China, Saudi Arabia, and the United Arab Emirates reportedly declined Pakistan’s request for debt rollovers last month, leaving the government unable to secure $9 billion in rollovers. Instead, Pakistan received only $426 million from international lenders in July, according to a report by The Express Tribune, citing the Ministry of Economic Affairs’ monthly data.
The rollover of cash deposits from China, Saudi Arabia, and the UAE, along with the acquisition of new loans from foreign commercial banks, is a prerequisite for the International Monetary Fund’s (IMF) approval of a $7 billion bailout package.

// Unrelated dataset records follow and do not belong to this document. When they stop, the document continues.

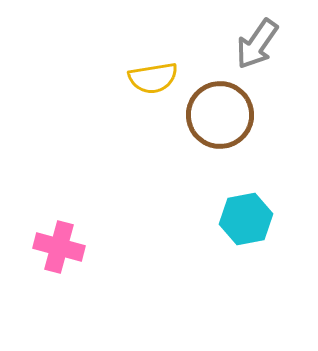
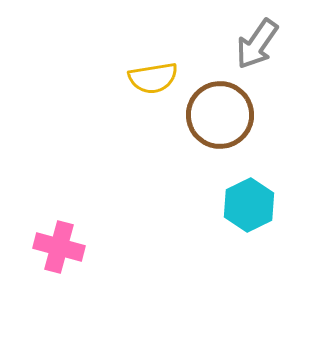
cyan hexagon: moved 3 px right, 14 px up; rotated 15 degrees counterclockwise
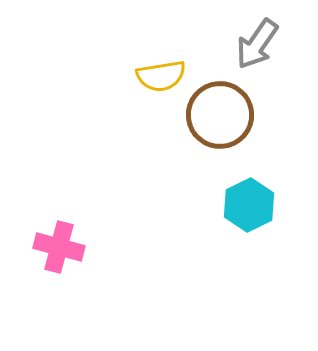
yellow semicircle: moved 8 px right, 2 px up
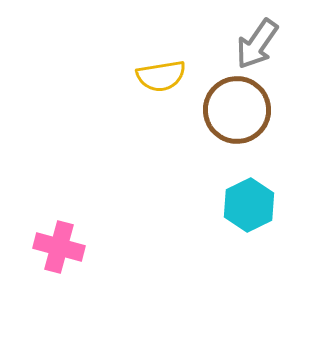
brown circle: moved 17 px right, 5 px up
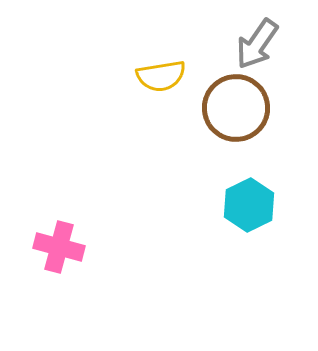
brown circle: moved 1 px left, 2 px up
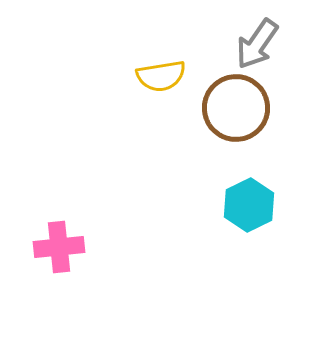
pink cross: rotated 21 degrees counterclockwise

The Ministry of Economic Affairs had planned to roll over $5 billion in Saudi Arabian debt and $4 billion in Chinese debt. The $3 billion UAE deposit is reflected on the central bank’s balance sheet.
The report highlighted that no disbursements were made against these loans in July.
Meanwhile, Jameel Ahmad, Governor of the State Bank of Pakistan, announced on Tuesday that Pakistan aims to raise up to $4 billion from Middle Eastern commercial banks by the next fiscal year.
In his first interview since taking office in 2022, Ahmad disclosed that the country is in “advanced stages” of securing an additional $2 billion in external financing, which is crucial for the IMF’s approval of the $7 billion bailout program.